Titi Eko menyampaikan saat ini peran perempuan dalam forum-forum musyawarah dan penyusunan kebijakan lebih di titik-beratkan pada bagian administratif atau hanya melibatkan sedikit perempuan yang suaranya kalah dari mayoritas. Padahal isu-isu seperti kekerasan terhadap perempuan dan anak, dan kesehatan reproduksi sangat membutuhkan perspektif pengalaman khas perempuan itu sendiri agar implementasinya tepat sasaran.

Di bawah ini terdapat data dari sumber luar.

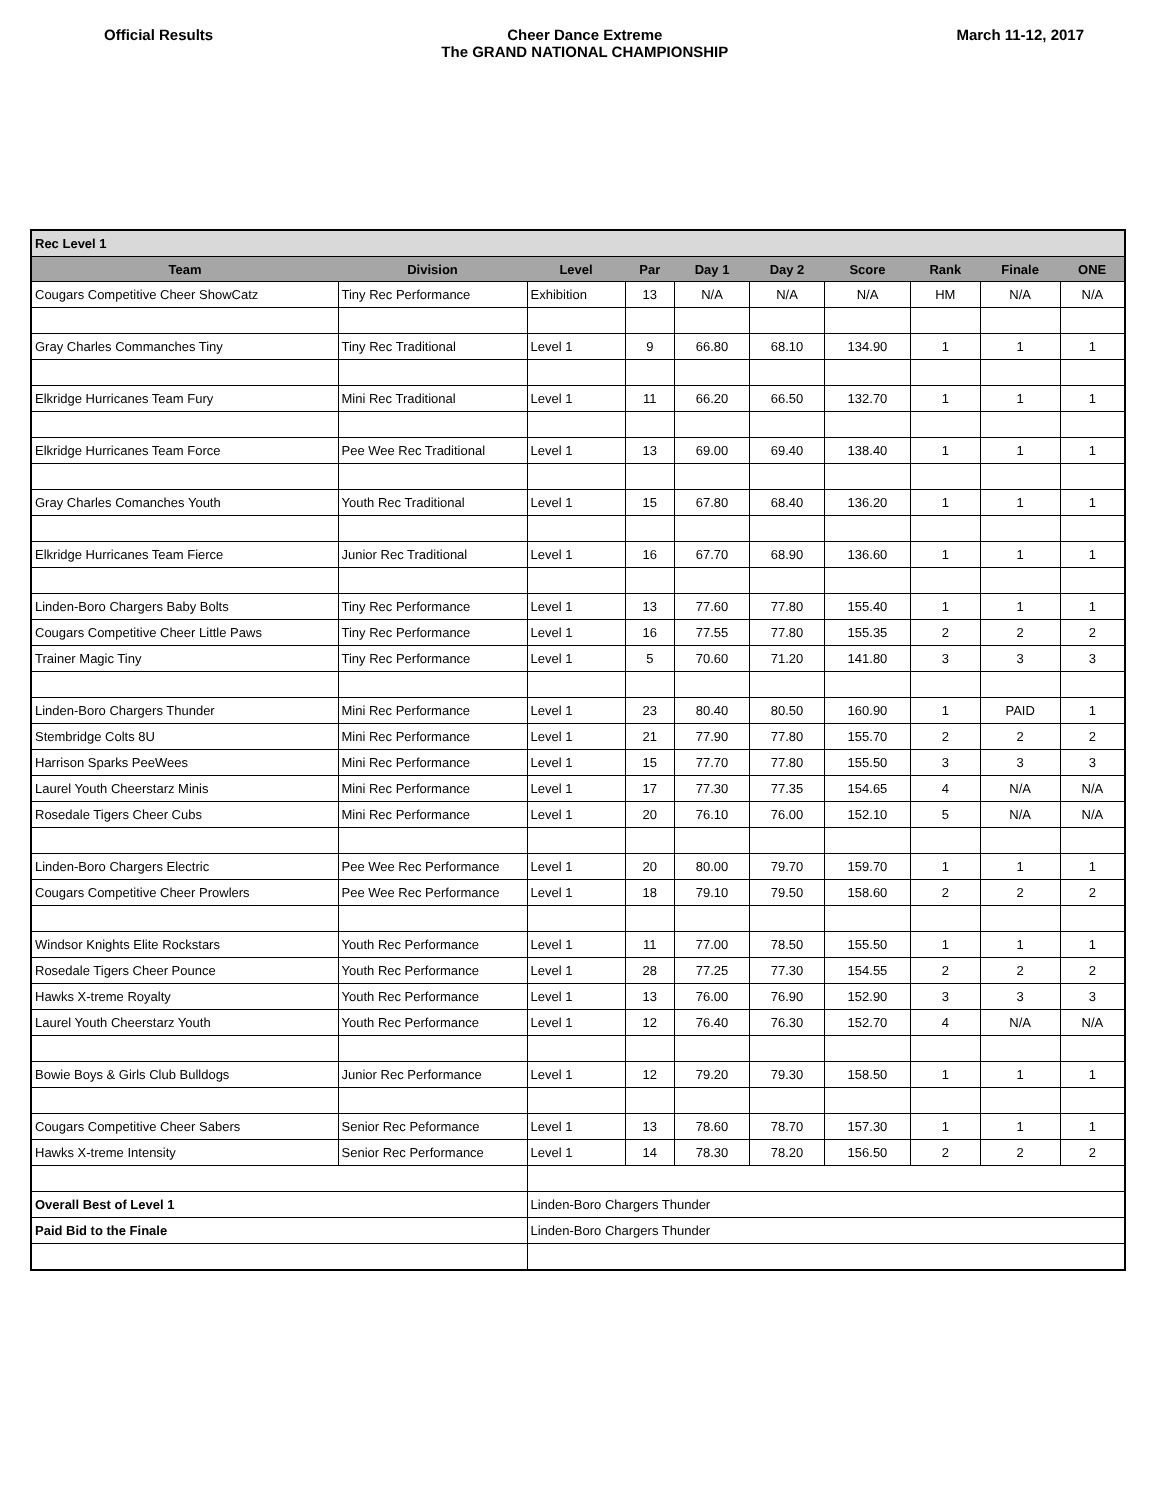Official Results Cheer Dance Extreme
The GRAND NATIONAL CHAMPIONSHIP
March 11-12, 2017
| Rec Level 1 | | | | | | | | | |
| Team | Division | Level | Par | Day 1 | Day 2 | Score | Rank | Finale | ONE |
| Cougars Competitive Cheer ShowCatz | Tiny Rec Performance | Exhibition | 13 | N/A | N/A | N/A | HM | N/A | N/A |
| Gray Charles Commanches Tiny | Tiny Rec Traditional | Level 1 | 9 | 66.80 | 68.10 | 134.90 | 1 | 1 | 1 |
| Elkridge Hurricanes Team Fury | Mini Rec Traditional | Level 1 | 11 | 66.20 | 66.50 | 132.70 | 1 | 1 | 1 |
| Elkridge Hurricanes Team Force | Pee Wee Rec Traditional | Level 1 | 13 | 69.00 | 69.40 | 138.40 | 1 | 1 | 1 |
| Gray Charles Comanches Youth | Youth Rec Traditional | Level 1 | 15 | 67.80 | 68.40 | 136.20 | 1 | 1 | 1 |
| Elkridge Hurricanes Team Fierce | Junior Rec Traditional | Level 1 | 16 | 67.70 | 68.90 | 136.60 | 1 | 1 | 1 |
| Linden-Boro Chargers Baby Bolts | Tiny Rec Performance | Level 1 | 13 | 77.60 | 77.80 | 155.40 | 1 | 1 | 1 |
| Cougars Competitive Cheer Little Paws | Tiny Rec Performance | Level 1 | 16 | 77.55 | 77.80 | 155.35 | 2 | 2 | 2 |
| Trainer Magic Tiny | Tiny Rec Performance | Level 1 | 5 | 70.60 | 71.20 | 141.80 | 3 | 3 | 3 |
| Linden-Boro Chargers Thunder | Mini Rec Performance | Level 1 | 23 | 80.40 | 80.50 | 160.90 | 1 | PAID | 1 |
| Stembridge Colts 8U | Mini Rec Performance | Level 1 | 21 | 77.90 | 77.80 | 155.70 | 2 | 2 | 2 |
| Harrison Sparks PeeWees | Mini Rec Performance | Level 1 | 15 | 77.70 | 77.80 | 155.50 | 3 | 3 | 3 |
| Laurel Youth Cheerstarz Minis | Mini Rec Performance | Level 1 | 17 | 77.30 | 77.35 | 154.65 | 4 | N/A | N/A |
| Rosedale Tigers Cheer Cubs | Mini Rec Performance | Level 1 | 20 | 76.10 | 76.00 | 152.10 | 5 | N/A | N/A |
| Linden-Boro Chargers Electric | Pee Wee Rec Performance | Level 1 | 20 | 80.00 | 79.70 | 159.70 | 1 | 1 | 1 |
| Cougars Competitive Cheer Prowlers | Pee Wee Rec Performance | Level 1 | 18 | 79.10 | 79.50 | 158.60 | 2 | 2 | 2 |
| Windsor Knights Elite Rockstars | Youth Rec Performance | Level 1 | 11 | 77.00 | 78.50 | 155.50 | 1 | 1 | 1 |
| Rosedale Tigers Cheer Pounce | Youth Rec Performance | Level 1 | 28 | 77.25 | 77.30 | 154.55 | 2 | 2 | 2 |
| Hawks X-treme Royalty | Youth Rec Performance | Level 1 | 13 | 76.00 | 76.90 | 152.90 | 3 | 3 | 3 |
| Laurel Youth Cheerstarz Youth | Youth Rec Performance | Level 1 | 12 | 76.40 | 76.30 | 152.70 | 4 | N/A | N/A |
| Bowie Boys & Girls Club Bulldogs | Junior Rec Performance | Level 1 | 12 | 79.20 | 79.30 | 158.50 | 1 | 1 | 1 |
| Cougars Competitive Cheer Sabers | Senior Rec Peformance | Level 1 | 13 | 78.60 | 78.70 | 157.30 | 1 | 1 | 1 |
| Hawks X-treme Intensity | Senior Rec Performance | Level 1 | 14 | 78.30 | 78.20 | 156.50 | 2 | 2 | 2 |
| Overall Best of Level 1 | | Linden-Boro Chargers Thunder | | | | | | | |
| Paid Bid to the Finale | | Linden-Boro Chargers Thunder | | | | | | | |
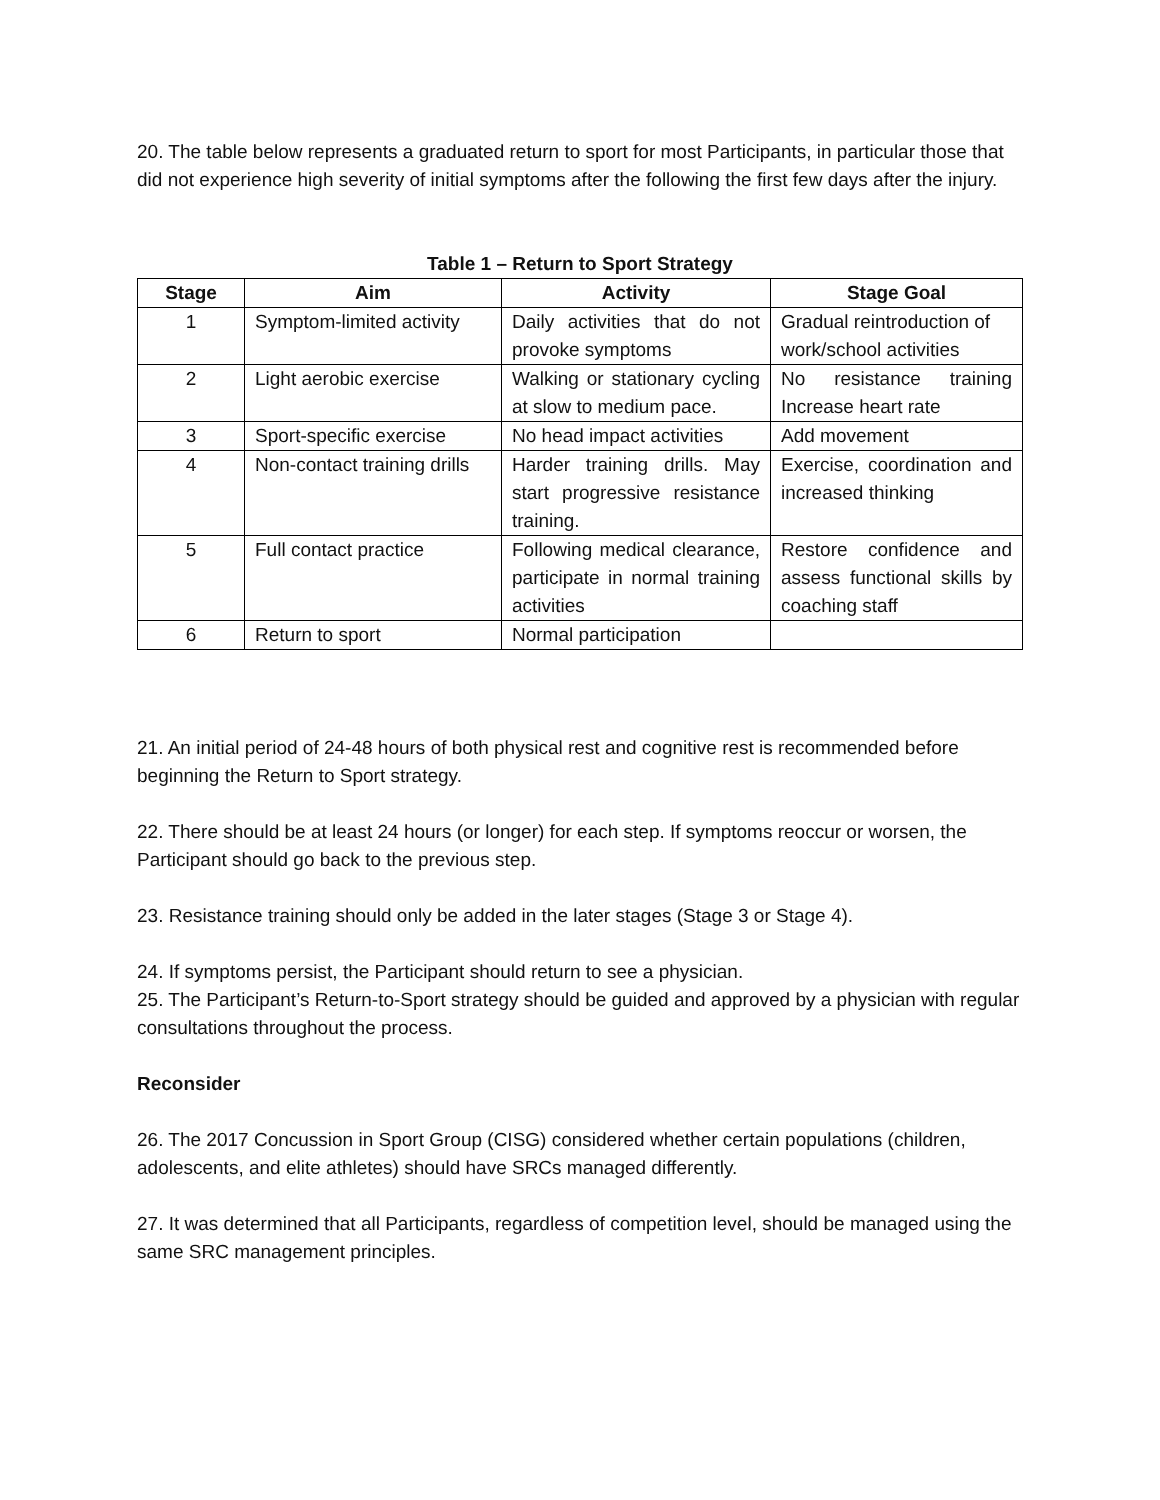20. The table below represents a graduated return to sport for most Participants, in particular those that did not experience high severity of initial symptoms after the following the first few days after the injury.
Table 1 – Return to Sport Strategy
| Stage | Aim | Activity | Stage Goal |
| --- | --- | --- | --- |
| 1 | Symptom-limited activity | Daily activities that do not provoke symptoms | Gradual reintroduction of work/school activities |
| 2 | Light aerobic exercise | Walking or stationary cycling at slow to medium pace. | No resistance training Increase heart rate |
| 3 | Sport-specific exercise | No head impact activities | Add movement |
| 4 | Non-contact training drills | Harder training drills. May start progressive resistance training. | Exercise, coordination and increased thinking |
| 5 | Full contact practice | Following medical clearance, participate in normal training activities | Restore confidence and assess functional skills by coaching staff |
| 6 | Return to sport | Normal participation | |
21. An initial period of 24-48 hours of both physical rest and cognitive rest is recommended before beginning the Return to Sport strategy.
22. There should be at least 24 hours (or longer) for each step. If symptoms reoccur or worsen, the Participant should go back to the previous step.
23. Resistance training should only be added in the later stages (Stage 3 or Stage 4).
24. If symptoms persist, the Participant should return to see a physician.
25. The Participant’s Return-to-Sport strategy should be guided and approved by a physician with regular consultations throughout the process.
Reconsider
26. The 2017 Concussion in Sport Group (CISG) considered whether certain populations (children, adolescents, and elite athletes) should have SRCs managed differently.
27. It was determined that all Participants, regardless of competition level, should be managed using the same SRC management principles.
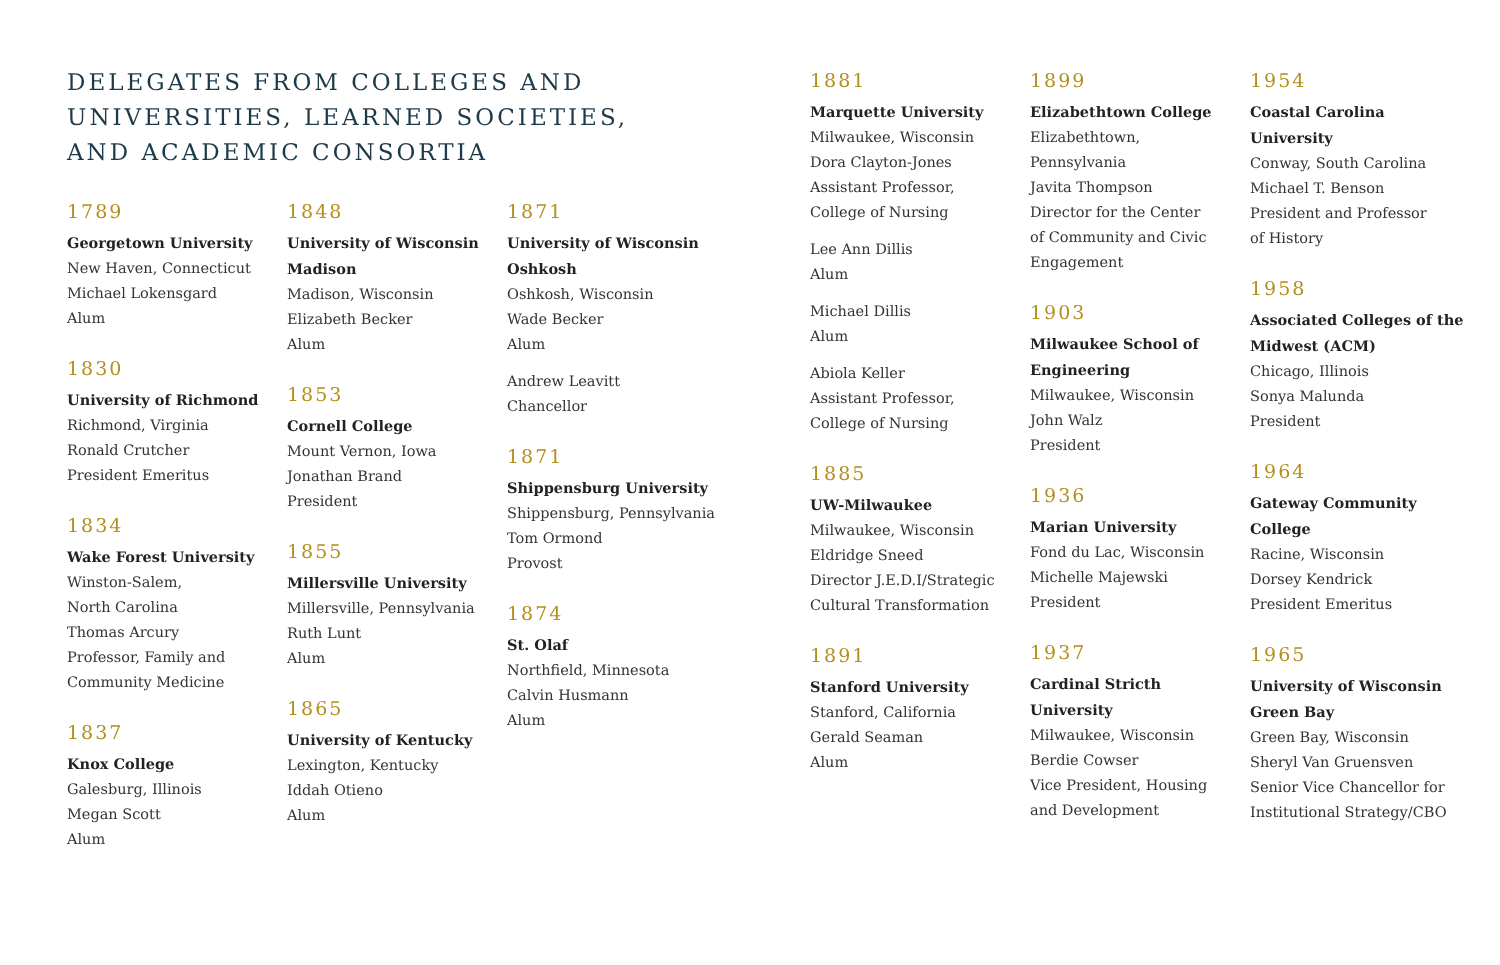DELEGATES FROM COLLEGES AND
UNIVERSITIES, LEARNED SOCIETIES,
AND ACADEMIC CONSORTIA
1789
Georgetown University
New Haven, Connecticut
Michael Lokensgard
Alum
1830
University of Richmond
Richmond, Virginia
Ronald Crutcher
President Emeritus
1834
Wake Forest University
Winston-Salem,
North Carolina
Thomas Arcury
Professor, Family and
Community Medicine
1837
Knox College
Galesburg, Illinois
Megan Scott
Alum
1848
University of Wisconsin
Madison
Madison, Wisconsin
Elizabeth Becker
Alum
1853
Cornell College
Mount Vernon, Iowa
Jonathan Brand
President
1855
Millersville University
Millersville, Pennsylvania
Ruth Lunt
Alum
1865
University of Kentucky
Lexington, Kentucky
Iddah Otieno
Alum
1871
University of Wisconsin
Oshkosh
Oshkosh, Wisconsin
Wade Becker
Alum
Andrew Leavitt
Chancellor
1871
Shippensburg University
Shippensburg, Pennsylvania
Tom Ormond
Provost
1874
St. Olaf
Northfield, Minnesota
Calvin Husmann
Alum
1881
Marquette University
Milwaukee, Wisconsin
Dora Clayton-Jones
Assistant Professor,
College of Nursing
Lee Ann Dillis
Alum
Michael Dillis
Alum
Abiola Keller
Assistant Professor,
College of Nursing
1885
UW-Milwaukee
Milwaukee, Wisconsin
Eldridge Sneed
Director J.E.D.I/Strategic
Cultural Transformation
1891
Stanford University
Stanford, California
Gerald Seaman
Alum
1899
Elizabethtown College
Elizabethtown,
Pennsylvania
Javita Thompson
Director for the Center
of Community and Civic
Engagement
1903
Milwaukee School of
Engineering
Milwaukee, Wisconsin
John Walz
President
1936
Marian University
Fond du Lac, Wisconsin
Michelle Majewski
President
1937
Cardinal Stricth
University
Milwaukee, Wisconsin
Berdie Cowser
Vice President, Housing
and Development
1954
Coastal Carolina University
Conway, South Carolina
Michael T. Benson
President and Professor
of History
1958
Associated Colleges of the
Midwest (ACM)
Chicago, Illinois
Sonya Malunda
President
1964
Gateway Community College
Racine, Wisconsin
Dorsey Kendrick
President Emeritus
1965
University of Wisconsin
Green Bay
Green Bay, Wisconsin
Sheryl Van Gruensven
Senior Vice Chancellor for
Institutional Strategy/CBO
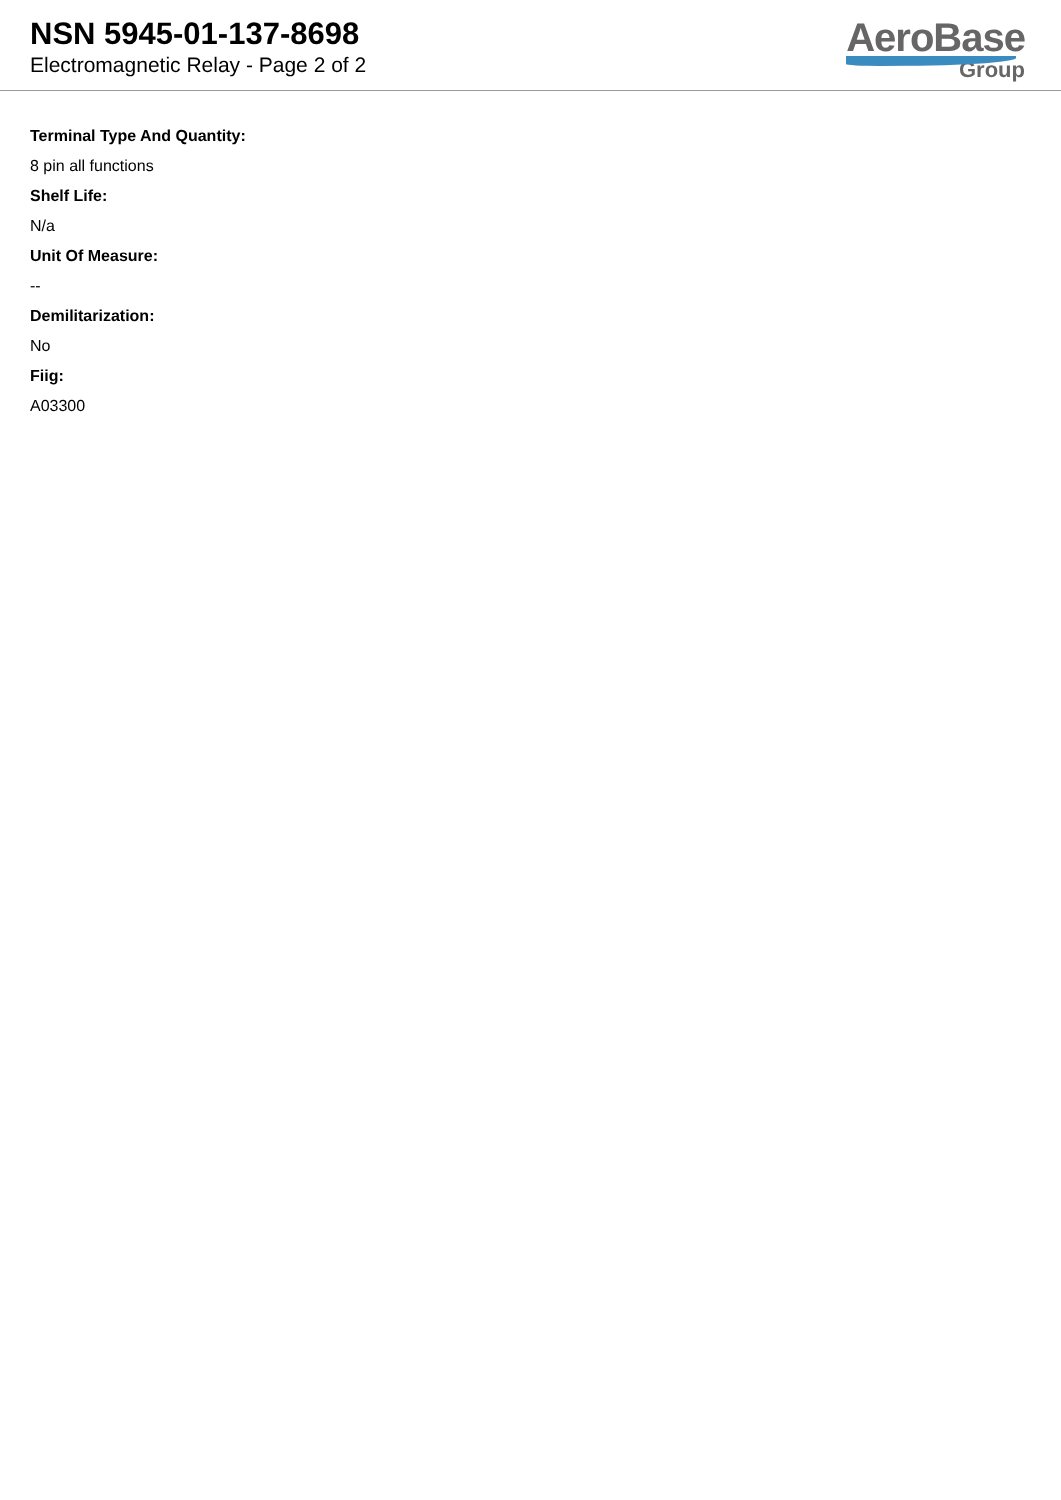NSN 5945-01-137-8698
Electromagnetic Relay - Page 2 of 2
AeroBase
Group
Terminal Type And Quantity:
8 pin all functions
Shelf Life:
N/a
Unit Of Measure:
--
Demilitarization:
No
Fiig:
A03300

“Di antara masalah dan tantangan tersebut, Indonesia memiliki modalitas kebijakan, penganggaran, dan implementasi yang menunjukkan beberapa kemajuan. Diluncurkannya inisiatif Desa Ramah Perempuan dan Peduli Anak (DRPPA), disahkannya Undang-undang Nomor 12 Tahun 2022 tentang Tindak Pidana Kekerasan Seksual dan penganggaran responsif gender, merupakan sebagian kecil upaya pemerintah untuk mengakomodasi kebutuhan kelompok rentan. Meski begitu, upaya-upaya peningkatan partisipasi dan akomodasi masukan dari kelompok rentan masih harus senantiasa dilaksanakan agar program dan kebijakan yang inklusif bisa masuk ke seluruh sektor pembangunan,” ungkap Titi Eko.
Titi Eko menyampaikan 9 (sembilan) agenda yang dibahas dalam Munas Perempuan pada 26-27 Maret 2024 akan didokumentasikan dan dipresentasikan pada acara puncak 20 April 2024 mendatang di Badung, Bali. Nantinya rekomendasi kebijakan akan disebarluaskan kepada Kementerian/Lembaga sebagai pembelajaran tentang partisipasi bermakna perempuan, disabilitas, dan kelompok rentan lainnya. Harapannya rekomendasi tersebut dapat dijadikan masukan dokumen teknokratis Rencana Pembangunan Jangka Menengah Nasional (RPJMN) 2025-2029 dan diturunkan menjadi Rencana Strategis (Renstra) Kementerian/Lembaga.
Lebih lanjut, Titi Eko menyampaikan jajaran Kemen PPPA dan mitra-mitra kerja akan terus mengawal 9 (sembilan) agenda tersebut sampai pada proses akhir penetapan RPJMN dan Renstra Kementerian/Lembaga.
Dari hasil diskusi yang dilaksanakan, terdapat beberapa usulan terkait isu kesehatan perempuan, yakni pentingnya memperluas layanan kesehatan reproduksi dan memberikan pendidikan hak kesehatan seksual reproduksi (HKSR) sejak dini di lembaga pendidikan. Untuk mendukung hal tersebut, penting melaksanakan pemerataan layanan kesehatan dengan jumlah tenaga kesehatan yang sesuai, dan dilengkapi dengan akses pengecekan infeksi menular seksual. Selain itu, layanan kesehatan di desa (Poskesdes) diharapkan bisa terintegrasi dengan layanan BPJS.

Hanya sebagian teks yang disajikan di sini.